### Try it
Output every line of the rows below as a numbered list, leaving out the blank lines.

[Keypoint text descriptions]
★ ★ ★

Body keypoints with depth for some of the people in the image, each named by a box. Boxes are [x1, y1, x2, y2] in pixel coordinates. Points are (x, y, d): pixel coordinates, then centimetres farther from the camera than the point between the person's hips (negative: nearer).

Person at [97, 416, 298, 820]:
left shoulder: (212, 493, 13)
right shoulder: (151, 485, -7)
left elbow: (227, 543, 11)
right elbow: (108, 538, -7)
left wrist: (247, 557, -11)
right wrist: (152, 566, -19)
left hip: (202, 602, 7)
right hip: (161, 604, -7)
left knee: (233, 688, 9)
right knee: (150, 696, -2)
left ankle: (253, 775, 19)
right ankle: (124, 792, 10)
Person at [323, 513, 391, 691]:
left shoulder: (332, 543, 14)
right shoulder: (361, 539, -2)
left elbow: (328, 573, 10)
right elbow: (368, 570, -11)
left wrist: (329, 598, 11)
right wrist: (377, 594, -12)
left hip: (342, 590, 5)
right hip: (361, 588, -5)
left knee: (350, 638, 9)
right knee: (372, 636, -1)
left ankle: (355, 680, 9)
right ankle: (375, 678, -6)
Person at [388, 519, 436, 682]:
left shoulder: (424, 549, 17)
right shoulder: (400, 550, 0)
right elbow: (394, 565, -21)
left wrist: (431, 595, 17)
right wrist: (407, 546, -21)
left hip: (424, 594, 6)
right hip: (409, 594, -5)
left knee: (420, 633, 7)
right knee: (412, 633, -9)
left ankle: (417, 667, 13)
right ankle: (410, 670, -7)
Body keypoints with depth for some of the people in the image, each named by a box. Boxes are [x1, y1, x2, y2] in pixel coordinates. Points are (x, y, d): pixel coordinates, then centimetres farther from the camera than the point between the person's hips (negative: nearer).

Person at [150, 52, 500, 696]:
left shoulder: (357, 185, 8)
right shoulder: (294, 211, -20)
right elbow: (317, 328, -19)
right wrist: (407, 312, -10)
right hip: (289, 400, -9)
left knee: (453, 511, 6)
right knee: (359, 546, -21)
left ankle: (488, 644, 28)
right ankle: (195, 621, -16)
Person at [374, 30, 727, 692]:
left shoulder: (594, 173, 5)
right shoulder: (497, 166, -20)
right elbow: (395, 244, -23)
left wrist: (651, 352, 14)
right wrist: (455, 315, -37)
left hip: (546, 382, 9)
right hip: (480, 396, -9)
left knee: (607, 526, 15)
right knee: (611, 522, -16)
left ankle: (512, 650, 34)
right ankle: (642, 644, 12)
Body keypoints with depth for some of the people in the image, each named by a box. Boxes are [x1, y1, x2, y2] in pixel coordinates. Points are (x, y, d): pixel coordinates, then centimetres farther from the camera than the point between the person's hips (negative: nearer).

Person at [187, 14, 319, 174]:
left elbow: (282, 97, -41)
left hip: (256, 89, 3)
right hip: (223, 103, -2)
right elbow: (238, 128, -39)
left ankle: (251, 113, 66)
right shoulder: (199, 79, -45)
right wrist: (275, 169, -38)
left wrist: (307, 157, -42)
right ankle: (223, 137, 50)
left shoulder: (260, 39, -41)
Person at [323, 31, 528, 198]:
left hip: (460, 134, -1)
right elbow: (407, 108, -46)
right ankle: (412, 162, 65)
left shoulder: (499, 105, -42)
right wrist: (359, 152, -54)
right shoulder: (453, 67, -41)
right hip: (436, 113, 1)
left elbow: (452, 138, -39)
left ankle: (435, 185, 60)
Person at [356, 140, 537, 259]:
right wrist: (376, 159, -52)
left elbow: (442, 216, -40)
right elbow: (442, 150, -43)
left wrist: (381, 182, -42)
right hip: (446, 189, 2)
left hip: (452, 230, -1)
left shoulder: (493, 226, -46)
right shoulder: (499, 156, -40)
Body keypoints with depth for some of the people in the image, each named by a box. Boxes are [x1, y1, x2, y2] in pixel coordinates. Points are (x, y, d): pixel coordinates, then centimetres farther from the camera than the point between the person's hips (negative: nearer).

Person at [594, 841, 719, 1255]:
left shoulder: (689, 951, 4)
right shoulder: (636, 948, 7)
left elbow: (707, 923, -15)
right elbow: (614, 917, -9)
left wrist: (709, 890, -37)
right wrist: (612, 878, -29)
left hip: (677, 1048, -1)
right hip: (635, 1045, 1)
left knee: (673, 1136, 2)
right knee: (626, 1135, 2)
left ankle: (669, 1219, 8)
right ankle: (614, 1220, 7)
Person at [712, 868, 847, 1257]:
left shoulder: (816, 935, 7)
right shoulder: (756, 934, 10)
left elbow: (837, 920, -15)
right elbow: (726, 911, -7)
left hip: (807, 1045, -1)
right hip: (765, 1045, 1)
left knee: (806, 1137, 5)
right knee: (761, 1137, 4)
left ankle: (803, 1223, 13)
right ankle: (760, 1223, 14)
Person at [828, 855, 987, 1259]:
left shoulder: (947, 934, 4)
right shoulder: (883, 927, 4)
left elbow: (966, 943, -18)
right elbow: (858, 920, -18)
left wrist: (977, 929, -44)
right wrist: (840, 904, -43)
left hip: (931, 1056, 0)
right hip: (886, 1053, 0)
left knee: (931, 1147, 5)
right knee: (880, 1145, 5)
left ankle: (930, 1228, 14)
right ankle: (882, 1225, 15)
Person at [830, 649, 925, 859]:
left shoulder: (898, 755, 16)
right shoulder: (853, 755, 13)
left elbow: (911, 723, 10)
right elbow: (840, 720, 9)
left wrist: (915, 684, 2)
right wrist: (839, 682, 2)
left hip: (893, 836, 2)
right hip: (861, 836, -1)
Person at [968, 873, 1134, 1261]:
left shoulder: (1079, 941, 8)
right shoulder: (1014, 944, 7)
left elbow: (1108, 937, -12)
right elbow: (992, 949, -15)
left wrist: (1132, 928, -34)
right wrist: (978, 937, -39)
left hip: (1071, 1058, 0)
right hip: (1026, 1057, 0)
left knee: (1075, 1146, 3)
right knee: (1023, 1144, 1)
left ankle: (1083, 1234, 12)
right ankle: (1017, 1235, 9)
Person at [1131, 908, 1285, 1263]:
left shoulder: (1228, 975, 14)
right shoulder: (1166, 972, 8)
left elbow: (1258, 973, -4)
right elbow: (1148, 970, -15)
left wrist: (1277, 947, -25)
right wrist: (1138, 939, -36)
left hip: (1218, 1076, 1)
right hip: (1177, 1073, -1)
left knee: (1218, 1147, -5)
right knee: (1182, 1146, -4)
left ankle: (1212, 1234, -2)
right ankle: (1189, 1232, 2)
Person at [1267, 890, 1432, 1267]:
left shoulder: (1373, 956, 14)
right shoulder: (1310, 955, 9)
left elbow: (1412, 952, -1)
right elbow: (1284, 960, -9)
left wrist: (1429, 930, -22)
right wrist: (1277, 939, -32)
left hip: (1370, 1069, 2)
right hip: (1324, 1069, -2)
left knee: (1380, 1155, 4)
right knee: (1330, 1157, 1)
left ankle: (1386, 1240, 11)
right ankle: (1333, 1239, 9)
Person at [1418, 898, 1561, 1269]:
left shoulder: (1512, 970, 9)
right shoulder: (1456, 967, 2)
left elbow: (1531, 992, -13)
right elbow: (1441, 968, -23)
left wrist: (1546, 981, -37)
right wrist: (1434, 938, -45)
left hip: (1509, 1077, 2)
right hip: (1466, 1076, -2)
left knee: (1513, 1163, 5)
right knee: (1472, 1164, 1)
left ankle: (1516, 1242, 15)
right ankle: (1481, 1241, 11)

★ ★ ★

### Solved problem
1. Body keypoints with depth for some of the people in the image, each named by a box. Boxes are [x1, y1, x2, y2] in pixel coordinates. Points are (x, y, d): pixel coordinates, then centimetres farther from the camera than the point between the person's hips (negative: nearer).
2. Person at [97, 416, 298, 820]:
3. left shoulder: (212, 493, 13)
4. right shoulder: (151, 485, -7)
5. left elbow: (227, 543, 11)
6. right elbow: (108, 538, -7)
7. left wrist: (247, 557, -11)
8. right wrist: (152, 566, -19)
9. left hip: (202, 602, 7)
10. right hip: (161, 604, -7)
11. left knee: (233, 688, 9)
12. right knee: (150, 696, -2)
13. left ankle: (253, 775, 19)
14. right ankle: (124, 792, 10)
15. Person at [323, 513, 391, 691]:
16. left shoulder: (332, 543, 14)
17. right shoulder: (361, 539, -2)
18. left elbow: (328, 573, 10)
19. right elbow: (368, 570, -11)
20. left wrist: (329, 598, 11)
21. right wrist: (377, 594, -12)
22. left hip: (342, 590, 5)
23. right hip: (361, 588, -5)
24. left knee: (350, 638, 9)
25. right knee: (372, 636, -1)
26. left ankle: (355, 680, 9)
27. right ankle: (375, 678, -6)
28. Person at [388, 519, 436, 682]:
29. left shoulder: (424, 549, 17)
30. right shoulder: (400, 550, 0)
31. right elbow: (394, 565, -21)
32. left wrist: (431, 595, 17)
33. right wrist: (407, 546, -21)
34. left hip: (424, 594, 6)
35. right hip: (409, 594, -5)
36. left knee: (420, 633, 7)
37. right knee: (412, 633, -9)
38. left ankle: (417, 667, 13)
39. right ankle: (410, 670, -7)
40. Body keypoints with depth for some of the people in the image, each named by a box. Boxes are [x1, y1, x2, y2] in pixel coordinates. Points are (x, y, d): pixel coordinates, then centimetres farther from the camera than the point between the person's hips (negative: nearer).
41. Person at [150, 52, 500, 696]:
42. left shoulder: (357, 185, 8)
43. right shoulder: (294, 211, -20)
44. right elbow: (317, 328, -19)
45. right wrist: (407, 312, -10)
46. right hip: (289, 400, -9)
47. left knee: (453, 511, 6)
48. right knee: (359, 546, -21)
49. left ankle: (488, 644, 28)
50. right ankle: (195, 621, -16)
51. Person at [374, 30, 727, 692]:
52. left shoulder: (594, 173, 5)
53. right shoulder: (497, 166, -20)
54. right elbow: (395, 244, -23)
55. left wrist: (651, 352, 14)
56. right wrist: (455, 315, -37)
57. left hip: (546, 382, 9)
58. right hip: (480, 396, -9)
59. left knee: (607, 526, 15)
60. right knee: (611, 522, -16)
61. left ankle: (512, 650, 34)
62. right ankle: (642, 644, 12)
63. Body keypoints with depth for some of the people in the image, each named by a box. Boxes are [x1, y1, x2, y2] in pixel coordinates. Points are (x, y, d): pixel coordinates, then centimetres farther from the camera than the point between the person's hips (negative: nearer).
64. Person at [187, 14, 319, 174]:
65. left elbow: (282, 97, -41)
66. left hip: (256, 89, 3)
67. right hip: (223, 103, -2)
68. right elbow: (238, 128, -39)
69. left ankle: (251, 113, 66)
70. right shoulder: (199, 79, -45)
71. right wrist: (275, 169, -38)
72. left wrist: (307, 157, -42)
73. right ankle: (223, 137, 50)
74. left shoulder: (260, 39, -41)
75. Person at [323, 31, 528, 198]:
76. left hip: (460, 134, -1)
77. right elbow: (407, 108, -46)
78. right ankle: (412, 162, 65)
79. left shoulder: (499, 105, -42)
80. right wrist: (359, 152, -54)
81. right shoulder: (453, 67, -41)
82. right hip: (436, 113, 1)
83. left elbow: (452, 138, -39)
84. left ankle: (435, 185, 60)
85. Person at [356, 140, 537, 259]:
86. right wrist: (376, 159, -52)
87. left elbow: (442, 216, -40)
88. right elbow: (442, 150, -43)
89. left wrist: (381, 182, -42)
90. right hip: (446, 189, 2)
91. left hip: (452, 230, -1)
92. left shoulder: (493, 226, -46)
93. right shoulder: (499, 156, -40)
94. Body keypoints with depth for some of the people in the image, each named by a box. Boxes are [x1, y1, x2, y2] in pixel coordinates. Points are (x, y, d): pixel coordinates, then centimetres farther from the camera than the point between the person's hips (negative: nearer).
95. Person at [594, 841, 719, 1255]:
96. left shoulder: (689, 951, 4)
97. right shoulder: (636, 948, 7)
98. left elbow: (707, 923, -15)
99. right elbow: (614, 917, -9)
100. left wrist: (709, 890, -37)
101. right wrist: (612, 878, -29)
102. left hip: (677, 1048, -1)
103. right hip: (635, 1045, 1)
104. left knee: (673, 1136, 2)
105. right knee: (626, 1135, 2)
106. left ankle: (669, 1219, 8)
107. right ankle: (614, 1220, 7)
108. Person at [712, 868, 847, 1257]:
109. left shoulder: (816, 935, 7)
110. right shoulder: (756, 934, 10)
111. left elbow: (837, 920, -15)
112. right elbow: (726, 911, -7)
113. left hip: (807, 1045, -1)
114. right hip: (765, 1045, 1)
115. left knee: (806, 1137, 5)
116. right knee: (761, 1137, 4)
117. left ankle: (803, 1223, 13)
118. right ankle: (760, 1223, 14)
119. Person at [828, 855, 987, 1259]:
120. left shoulder: (947, 934, 4)
121. right shoulder: (883, 927, 4)
122. left elbow: (966, 943, -18)
123. right elbow: (858, 920, -18)
124. left wrist: (977, 929, -44)
125. right wrist: (840, 904, -43)
126. left hip: (931, 1056, 0)
127. right hip: (886, 1053, 0)
128. left knee: (931, 1147, 5)
129. right knee: (880, 1145, 5)
130. left ankle: (930, 1228, 14)
131. right ankle: (882, 1225, 15)
132. Person at [830, 649, 925, 859]:
133. left shoulder: (898, 755, 16)
134. right shoulder: (853, 755, 13)
135. left elbow: (911, 723, 10)
136. right elbow: (840, 720, 9)
137. left wrist: (915, 684, 2)
138. right wrist: (839, 682, 2)
139. left hip: (893, 836, 2)
140. right hip: (861, 836, -1)
141. Person at [968, 873, 1134, 1261]:
142. left shoulder: (1079, 941, 8)
143. right shoulder: (1014, 944, 7)
144. left elbow: (1108, 937, -12)
145. right elbow: (992, 949, -15)
146. left wrist: (1132, 928, -34)
147. right wrist: (978, 937, -39)
148. left hip: (1071, 1058, 0)
149. right hip: (1026, 1057, 0)
150. left knee: (1075, 1146, 3)
151. right knee: (1023, 1144, 1)
152. left ankle: (1083, 1234, 12)
153. right ankle: (1017, 1235, 9)
154. Person at [1131, 908, 1285, 1263]:
155. left shoulder: (1228, 975, 14)
156. right shoulder: (1166, 972, 8)
157. left elbow: (1258, 973, -4)
158. right elbow: (1148, 970, -15)
159. left wrist: (1277, 947, -25)
160. right wrist: (1138, 939, -36)
161. left hip: (1218, 1076, 1)
162. right hip: (1177, 1073, -1)
163. left knee: (1218, 1147, -5)
164. right knee: (1182, 1146, -4)
165. left ankle: (1212, 1234, -2)
166. right ankle: (1189, 1232, 2)
167. Person at [1267, 890, 1432, 1267]:
168. left shoulder: (1373, 956, 14)
169. right shoulder: (1310, 955, 9)
170. left elbow: (1412, 952, -1)
171. right elbow: (1284, 960, -9)
172. left wrist: (1429, 930, -22)
173. right wrist: (1277, 939, -32)
174. left hip: (1370, 1069, 2)
175. right hip: (1324, 1069, -2)
176. left knee: (1380, 1155, 4)
177. right knee: (1330, 1157, 1)
178. left ankle: (1386, 1240, 11)
179. right ankle: (1333, 1239, 9)
180. Person at [1418, 898, 1561, 1269]:
181. left shoulder: (1512, 970, 9)
182. right shoulder: (1456, 967, 2)
183. left elbow: (1531, 992, -13)
184. right elbow: (1441, 968, -23)
185. left wrist: (1546, 981, -37)
186. right wrist: (1434, 938, -45)
187. left hip: (1509, 1077, 2)
188. right hip: (1466, 1076, -2)
189. left knee: (1513, 1163, 5)
190. right knee: (1472, 1164, 1)
191. left ankle: (1516, 1242, 15)
192. right ankle: (1481, 1241, 11)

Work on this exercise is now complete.